Non-inferiority designs

Suppose not interested in proving that experimental treatment is better than standard of care but only that it's not too much worse. When might this happen?
- Experimental treatment is less toxic
- Experimental treatment is easier to administer
- Experimental treatment is significantly cheaper
- Reduced dosage of standard of care

Superiority versus non-inferiority

Superiority trials ask "Is experimental treatment better than standard of care?"
Frequentist hypothesis testing defaults to \(H_0\) in absence of evidence
In superiority context, \(H_0:\delta = 0\), underpowered trial would be wasteful and unethical but would generally not carry foward inferior therapies
Applying same \(H_0\) to non-inferiority question, underpowered trial would be wasteful and unethical and carry forward potentially inferior therapies

Superiority versus non-inferiority

Figure 2, (Antman, 2001)

Two arms, Normal, non-inferiority

Collect \(Y_1,\ldots,Y_{n_A} \sim N(\mu_A,\sigma^2)\) from \(n_A\) iid subjects (experimental therapy)
Independently, collect \(X_1,\ldots,X_{n_B} \sim N(\mu_B,\sigma^2)\) from \(n_B\) iid subjects (standard of care)
Want to establish that difference in average response is no more than \(\delta\) (in favor of standard Arm B).
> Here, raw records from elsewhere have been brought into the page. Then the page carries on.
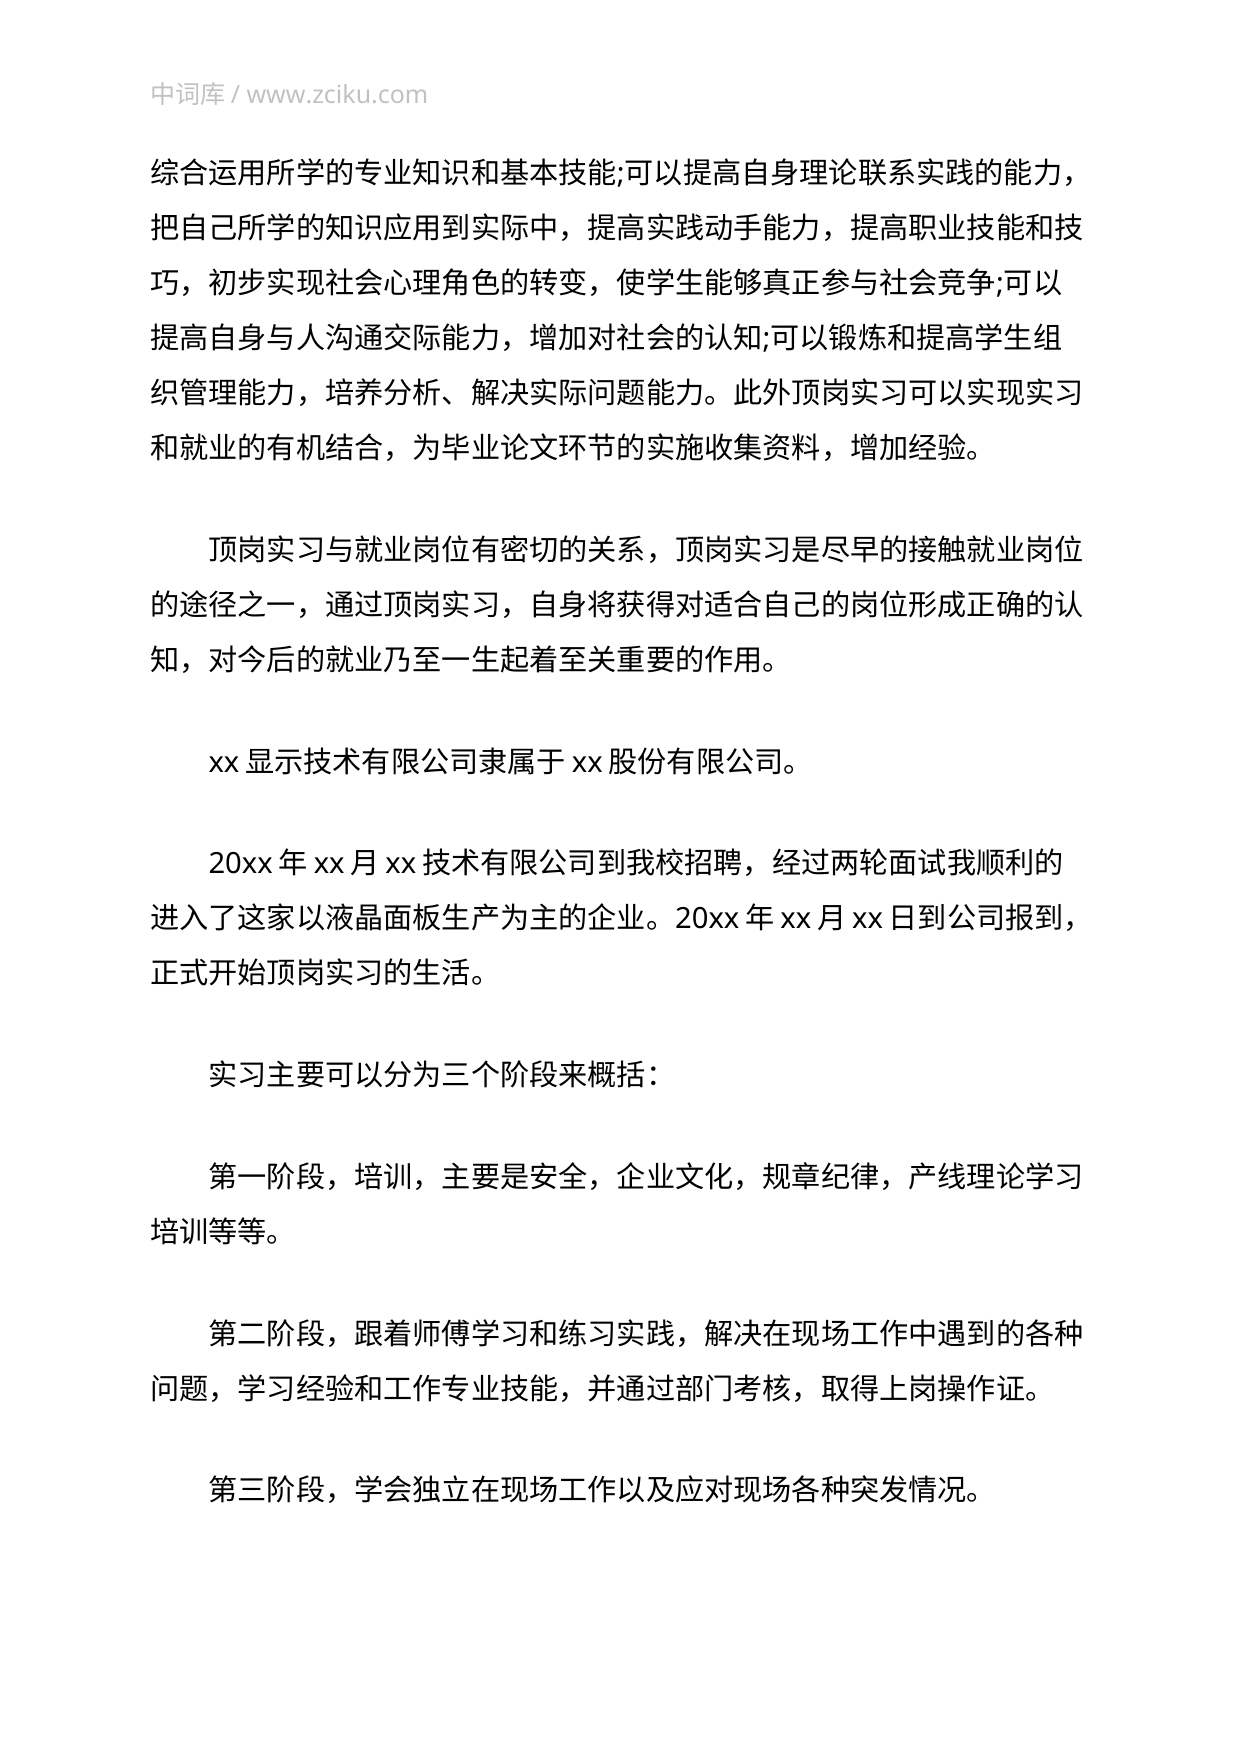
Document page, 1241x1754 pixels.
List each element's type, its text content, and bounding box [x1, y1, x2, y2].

text xx显示技术有限公司隶属于xx股份有限公司。 [150, 738, 1090, 781]
text 第一阶段，培训，主要是安全，企业文化，规章纪律，产线理论学习培训等等。 [150, 1154, 1090, 1251]
text 实习主要可以分为三个阶段来概括： [150, 1052, 1090, 1094]
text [150, 150, 1090, 467]
text 20xx年xx月xx技术有限公司到我校招聘，经过两轮面试我顺利的进入了这家以液晶面板生产为主的企业。20xx年xx月xx日到公司报到，正式开始顶岗实习的生活。 [150, 840, 1090, 992]
text 第三阶段，学会独立在现场工作以及应对现场各种突发情况。 [150, 1467, 1090, 1509]
text 第二阶段，跟着师傅学习和练习实践，解决在现场工作中遇到的各种问题，学习经验和工作专业技能，并通过部门考核，取得上岗操作证。 [150, 1310, 1090, 1407]
text 顶岗实习与就业岗位有密切的关系，顶岗实习是尽早的接触就业岗位的途径之一，通过顶岗实习，自身将获得对适合自己的岗位形成正确的认知，对今后的就业乃至一生起着至关重要的作用。 [150, 527, 1090, 679]
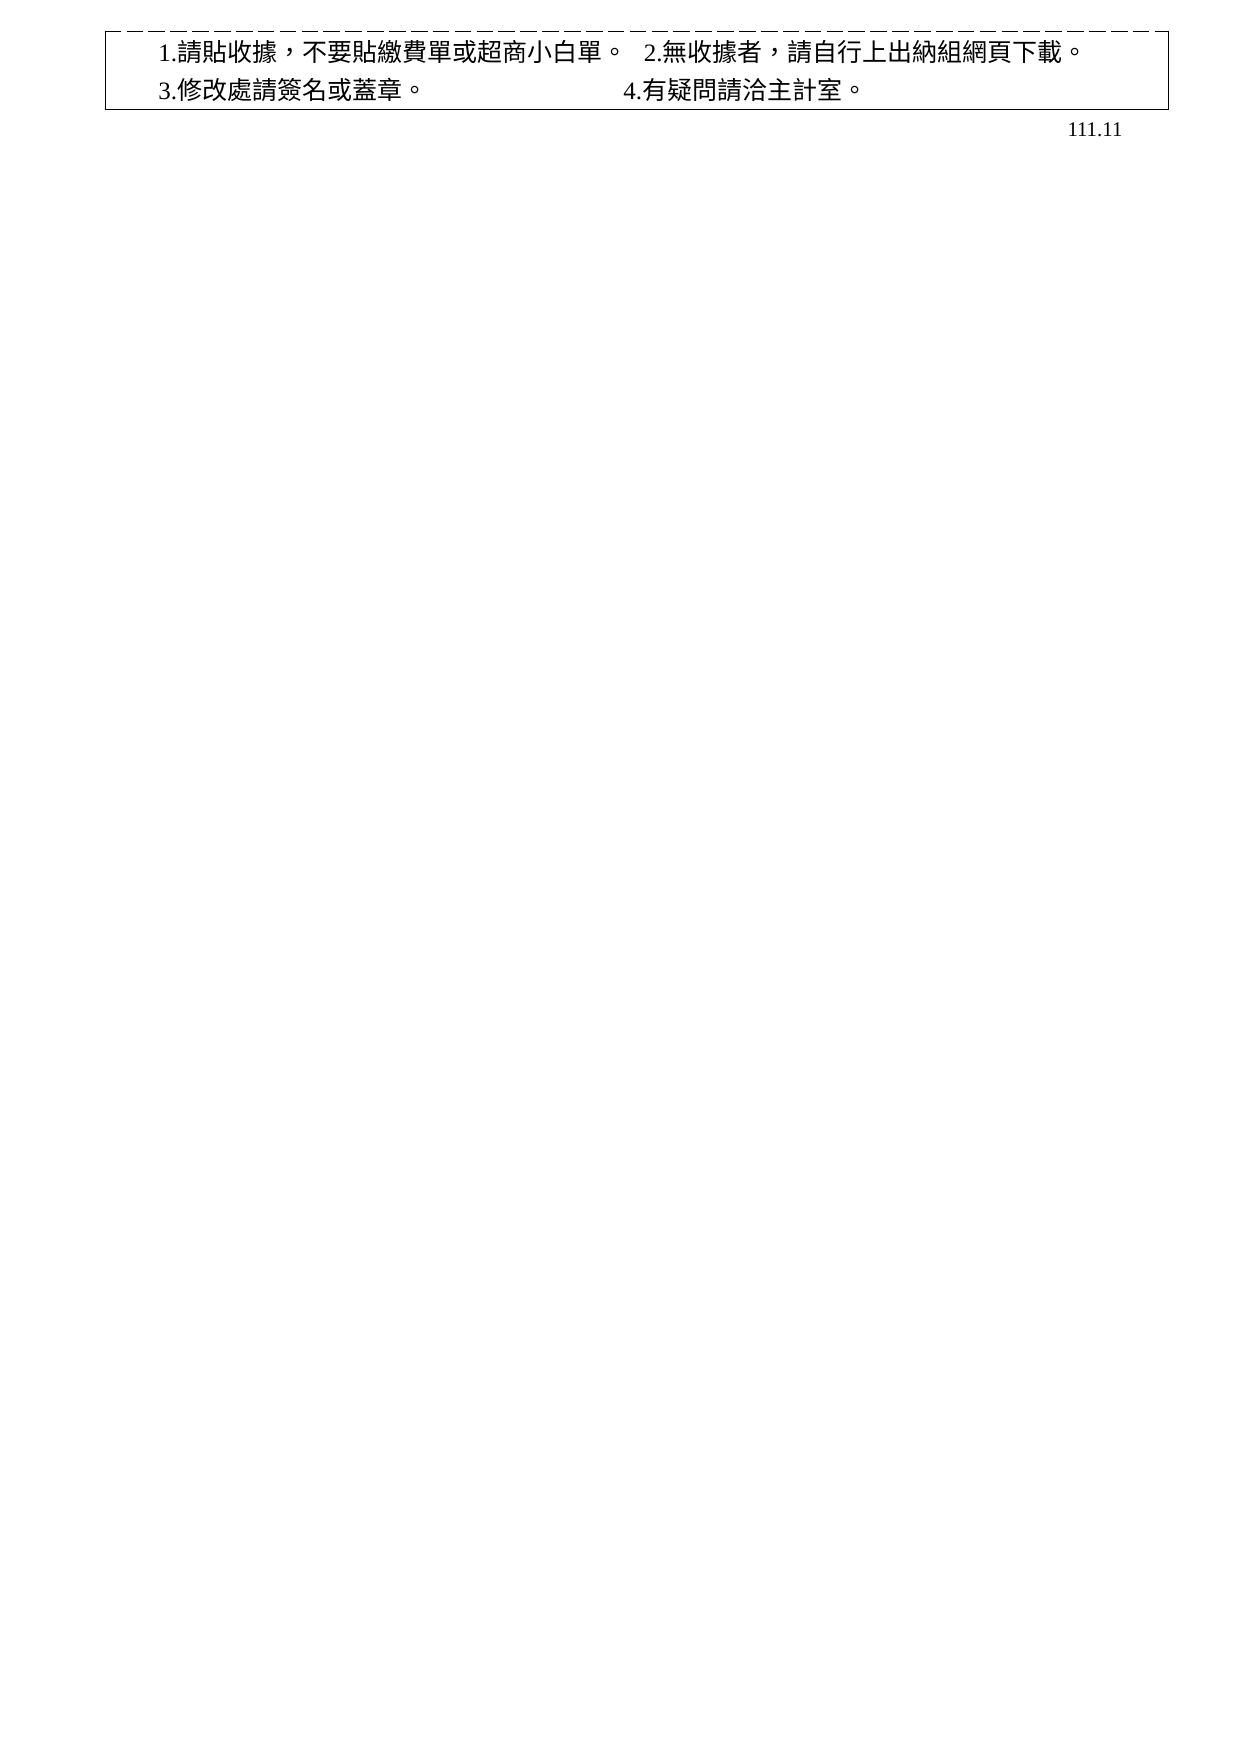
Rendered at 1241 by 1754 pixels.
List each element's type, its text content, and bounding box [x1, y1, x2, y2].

Why?
Highlights why we "fail to reject \(H_0\)" rather than "accept \(H_0\)"

Two arms, Normal, non-inferiority

\(H_0\): \(\mu_A-\mu_B = -\delta\)
\(H_1\): \(\mu_A-\mu_B = 0\)
\(T = \dfrac{\bar Y - \bar X - \delta}{\sigma\sqrt{1/n_A + 1/n_B}}\)
Yields \(\dfrac{\delta}{\sigma\sqrt{1/n_A + 1/n_B}} = z_{1-\alpha} + z_{1-\beta}\) (same as before)
Real challenge in non-inferiority trial design is not directly related to sample size calculation but coming up with suitable \(\delta\)

References

Antman, E.M. (2001) Clinical trials in cardiovascular medicine. Circulation, 103, e101–e104.